Strong U.S. Dollar Risks:
- Negative Impact on U.S. Exporters: A strong dollar can make U.S. exports more expensive abroad, potentially threatening their competitiveness and profitability.
- Problems for Emerging Markets: When the dollar appreciates, developed countries like the U.S. may enjoy lower import costs, but emerging markets face higher external debt costs due to the stronger currency. In some cases, this may result in currency devaluations.
- Inflation and Interest Rates: Inflation rises as imported goods become more expensive in a strong dollar economy, forcing the Federal Reserve to potentially keep interest rates higher than anticipated to curb inflation and slow down economic growth.
- Global Supply Chain Disruptions: A stable dollar allows for cost-efficient global supply chains, but a strong dollar can disrupt their balance, particularly for industry sectors reliant on critical imports, such as semiconductors or rare earth metals.

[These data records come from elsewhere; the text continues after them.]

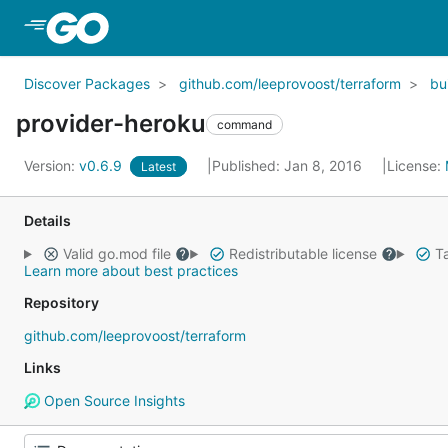
Skip to Main Content
Discover Packages
github.com/leeprovoost/terraform
bui
provider-heroku
command
Version:
v0.6.9
Published: Jan 8, 2016
License:
Latest
Details
Valid go.mod file
Redistributable license
Ta
Learn more about best practices
Repository
github.com/leeprovoost/terraform
Links
Open Source Insights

Trump's Tariff Threats Risks:
- Trade Tensions and Retaliation: If the U.S. imposes tariffs on imports from China, Europe, or other countries, it may ignite retaliatory measures from these nations, escalating trade tensions and negatively impacting global economic conditions.
- Supply Chain Disruptions: Tariffs can lead to delays in the integration of global supply chains, raising manufacturing costs and potentially deterring investments.
- Negative Impact on Specific Sectors: Industries, such as manufacturing and utilities, might benefit from tariffs, but other sectors would likely suffer from subsequent price adjustments, increased expenses, and losses due to reduced competition.
- Legal and Economic Implications: Implementing tariffs may face legal challenges, and their negative consequences for global trade stability may lead to a decline in GDP across affected countries.
Combining both threats, investors should remain mindful of the potential risks for equity markets and the trade balance. These factors could lead to uncertainty, market volatility, and negative consequences for emerging markets and countries with substantial trade dependencies on the U.S. and China.
- The trade war tension between the U.S. and other countries could escalate further if Trump's proposed tariffs on China, Mexico, and Canada are implemented.
- The strong U.S. dollar, caused by investor optimism and a robust economy, could intensify the U.S. current account deficit, potentially leading to higher tariffs due to Trump's view of trade as a zero-sum game.
- The Louvre Accord of 1987, similar to the Plaza Accord of 1985, was an attempt to weaken the dollar and reduce the U.S. trade deficit; however, its effectiveness in the long term remains debated.
- Should the U.S. current account deficit widen due to a stronger dollar and wider trade deficit, it could trigger a response from Trump in the form of even more stringent tariffs, impacting the US stock market.